2) IV-MLSM imaging acquisition of the “race for the surface”. In vitro MPLSM images of implants partially coated with USA300LAC (RFP-MRSA) were verified by SEM image. Results from IV-MLSM of RFP-MRSA and GFP+ host cell colonization of the contaminated implants illustrated the mutually exclusive surface coating at 3hrs, which to our knowledge is the first demonstration of “the race for the surface” between bacteria and host cells via intravital microscopy.

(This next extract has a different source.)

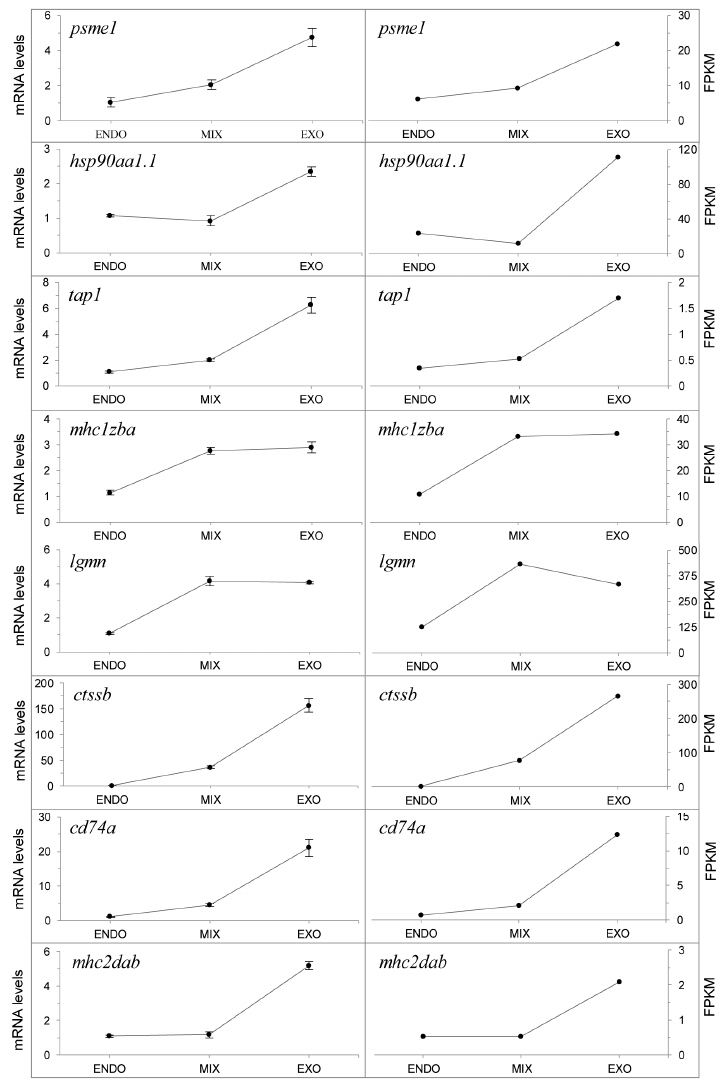
Figure 10. Gene expression levels were revealed by: qPCR ( left ) and RNA-seq ( right ). The proteasome activator ( psme1 ), heat shock protein 90 kDa α ( hsp90aa1.1 ), antigen transporter ( tap1 ), MHC class I ZBA ( mhc1zba ), legumain ( lgmn ), cathepsin Bb ( ctssb ), CD74 molecule ( cd74a ), and MHC class II DAB ( mhc2dab ) were validated. Data from qPCR are shown as mean ± standard deviation ( n = 3). FPKM from RNA-seq are means of two replicates.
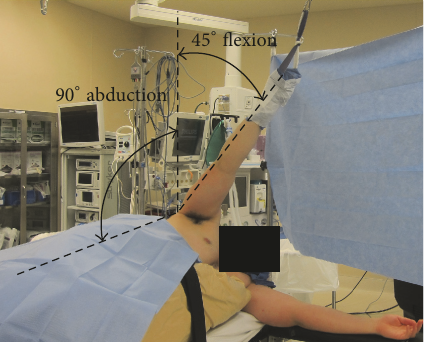
Figure 4: Recreation demonstrating 45 ∘ of flexion and 90 ∘ of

3) Quantifying the “race for the surface” with CFU verification of S. aureus on the implant. 3D volumetric rendering of the GFP+ voxels and RFP+ voxels within the ROI were generated in Imaris. The voxel numbers suggeste that the fight for the surface concludes ∼3hrs post-infection, and then transitions to an aggressive MRSA proliferation phase. The results of WT control demonstrate a significant increase in CFU by 12hrs post-op for both stainless steel (P<0.01) and titanium (P<0.01).
Conclusions
We developed IV-MLSM to quantify the “Race for the Surface” between host cells and contaminating S. aureus in a murine femur implant model. This race is remarkably fast, as the implant surface is completely covered with 3hrs, peak bacterial growth on the implant occurs between 2 and 12 hours and is complete by 12hrs.